27 janvier 2022 - 07:00
Aéroport de Saint-Hyacinthe
Changement de pilote
Par: Le Courrier

C’est dans la discrétion absolue et au plus fort de la campagne électorale municipale, à la fin du mois d’octobre dernier, que s’est conclue la vente de l’aéroport de Saint-Hyacinthe, mettant fin à une saga interminable au sujet de sa possible municipalisation.

Au final, l’aéroport de Saint-Hyacinthe, qui est en fait un aérodrome, n’a pas été vendu à la MRC des Maskoutains ni à la Ville de Saint-Hyacinthe, mais à un petit groupe d’hommes d’affaires et de passionnés d’aviation, regroupés au sein d’un nouvel organisme à but non lucratif. Que d’excellentes nouvelles, donc.

La première, c’est que cet aéroport vétuste aura droit à un nouveau départ. Une nouvelle ère s’ouvre, marquant la fin d’un chapitre pour Gabriel Chartier, l’ancien propriétaire. Tant mieux si ce dernier est heureux de cette conclusion et des 835 000 $ qui viennent avec. Pendant des années, c’est lui seul qui a tenu cet équipement à bout de bras et qui a assuré son développement et sa survie à la mesure de ses moyens. Contre vents et marées, et souvent sans l’appui de la Ville de Saint-Hyacinthe ou du CLD des Maskoutains à la belle époque.

Bien des gens haut placés auraient espéré qu’il s’écrase avec son aéroport pour pouvoir le récupérer pour une bouchée de pain. Mais notre homme n’a jamais lâché. Il faut dire qu’il aura toujours été le plus grand défenseur de l’aéroport et aussi son pire ennemi. Parmi les grandes qualités du personnage, le sens de la diplomatie n’apparaît pas en tête de liste. On se souviendra de passages remarqués au conseil municipal au temps du maire Claude Bernier.

On l’excusera facilement avec le recul puisqu’il y avait souvent matière à être exaspéré en voyant à quel point des administrations municipales tout autour supportaient leur aéroport régional de façon énergique, contrairement à ce qui se vivait chez nous. On s’étonnera plutôt de son profond silence des derniers mois, alors que la vente de l’aéroport était débattue et son état général mis a mal par une série d’expertises. Il faut croire que quelqu’un quelque part a dû lui conseiller de se faire discret le temps que les négociations aboutissent. Si celles avec la MRC et la Ville ont échoué, celles avec l’OBNL ont abouti sur quelque chose d’assez intéressant à première vue.

La seconde bonne nouvelle, c’est que parmi les administrateurs de l’organisme, on trouve des gens d’affaires expérimentés et crédibles, dont René Rouillard, ancien vice-président d’une compagnie de transport de Saint-Hyacinthe, et Robert Robin, du Groupe Robin, un entrepreneur maskoutain qui n’a plus besoin de présentation. Et qui n’est pas trop le genre à s’associer à des causes perdues et à entretenir des canards boiteux. Ces gens devront y mettre beaucoup d’amour et beaucoup d’argent aussi. On devine que ce ne sera pas forcément le leur, vu la nature de leur regroupement. Ils tenteront évidemment d’obtenir des subventions provinciales et fédérales, alors que nos députés se tiennent prêts.

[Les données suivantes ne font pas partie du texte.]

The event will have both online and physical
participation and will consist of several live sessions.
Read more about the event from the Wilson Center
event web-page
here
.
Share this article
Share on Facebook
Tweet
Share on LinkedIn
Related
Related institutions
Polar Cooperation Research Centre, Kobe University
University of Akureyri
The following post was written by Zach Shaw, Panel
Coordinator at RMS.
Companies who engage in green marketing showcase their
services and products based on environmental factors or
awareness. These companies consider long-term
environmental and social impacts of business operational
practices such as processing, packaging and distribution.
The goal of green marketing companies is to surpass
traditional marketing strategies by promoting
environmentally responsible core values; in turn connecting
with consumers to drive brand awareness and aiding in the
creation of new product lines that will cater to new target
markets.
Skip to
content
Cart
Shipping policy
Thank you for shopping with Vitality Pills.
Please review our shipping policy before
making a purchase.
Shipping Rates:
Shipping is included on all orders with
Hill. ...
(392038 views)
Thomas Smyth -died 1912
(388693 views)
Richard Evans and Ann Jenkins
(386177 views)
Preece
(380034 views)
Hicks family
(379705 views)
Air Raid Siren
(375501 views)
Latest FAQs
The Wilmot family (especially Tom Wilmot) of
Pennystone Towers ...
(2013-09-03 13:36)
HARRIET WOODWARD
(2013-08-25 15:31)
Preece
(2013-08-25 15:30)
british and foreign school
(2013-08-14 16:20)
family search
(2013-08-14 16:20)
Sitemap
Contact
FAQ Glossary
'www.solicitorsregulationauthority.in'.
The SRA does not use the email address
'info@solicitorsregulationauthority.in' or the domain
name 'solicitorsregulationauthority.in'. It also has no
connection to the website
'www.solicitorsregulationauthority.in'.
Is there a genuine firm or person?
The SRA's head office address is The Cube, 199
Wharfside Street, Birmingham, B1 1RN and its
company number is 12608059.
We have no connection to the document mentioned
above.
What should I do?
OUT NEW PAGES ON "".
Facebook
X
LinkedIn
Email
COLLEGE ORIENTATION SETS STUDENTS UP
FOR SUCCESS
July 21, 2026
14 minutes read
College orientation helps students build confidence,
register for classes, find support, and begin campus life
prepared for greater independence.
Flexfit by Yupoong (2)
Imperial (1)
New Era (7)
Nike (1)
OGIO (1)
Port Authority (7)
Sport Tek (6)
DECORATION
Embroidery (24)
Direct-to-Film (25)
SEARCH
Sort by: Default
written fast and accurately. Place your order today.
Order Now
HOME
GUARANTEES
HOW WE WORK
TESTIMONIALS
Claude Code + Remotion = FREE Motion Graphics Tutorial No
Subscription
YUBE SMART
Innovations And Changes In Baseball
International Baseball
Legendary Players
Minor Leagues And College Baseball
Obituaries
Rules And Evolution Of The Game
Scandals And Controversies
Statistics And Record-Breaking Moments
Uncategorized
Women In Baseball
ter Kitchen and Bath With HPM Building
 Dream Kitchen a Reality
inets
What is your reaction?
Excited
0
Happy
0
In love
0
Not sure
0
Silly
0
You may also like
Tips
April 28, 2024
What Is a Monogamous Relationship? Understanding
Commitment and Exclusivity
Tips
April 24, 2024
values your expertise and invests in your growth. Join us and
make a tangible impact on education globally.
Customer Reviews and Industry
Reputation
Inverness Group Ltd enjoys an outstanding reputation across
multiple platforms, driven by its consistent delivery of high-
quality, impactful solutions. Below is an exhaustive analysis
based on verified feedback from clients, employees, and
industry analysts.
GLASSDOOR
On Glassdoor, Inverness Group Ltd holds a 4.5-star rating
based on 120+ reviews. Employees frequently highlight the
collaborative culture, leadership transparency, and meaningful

Mais l’argent ne réglera pas tout. Est-il possible d’allonger la piste de façon substantielle pour en faire autre chose qu’un aéroport récréatif? Est-il possible, voire souhaitable, d’accroître son potentiel, donc d’augmenter son affluence? Tout cela demande réflexion.

La troisième bonne nouvelle, c’est que la Ville de Saint-Hyacinthe a eu la sagesse de laisser au secteur privé le soin de s’impliquer avant elle dans ce projet de sauvetage, du moins si l’on se fie aux experts. Bravo pour cette prudence élémentaire dans les circonstances puisque, dans son état actuel, cet aéroport était vu davantage comme un puits sans fond qu’un investissement pour les contribuables maskoutains qui attendent encore après les retombées de l’usine de biométhanisation. Il ne faudrait pas que la Ville de Saint-Hyacinthe en arrive à faire indirectement ce qu’elle n’a pas osé faire directement en y injectant massivement des fonds publics.

Les nouveaux propriétaires de l’aéroport vont sans doute réclamer un soutien financier récurrent de la Ville, du moins un engagement ferme et sonnant. Si une aide municipale va de soi compte tenu des retombées potentielles d’un équipement remis à neuf, il y a des balises à établir clairement. Quand, comment et combien? En échange de quoi et sur la base de quels documents officiels (des états financiers?) remis en toute transparence? Une bonne jase s’impose pour reprendre une expression chère à l’ancien maire Claude Corbeil.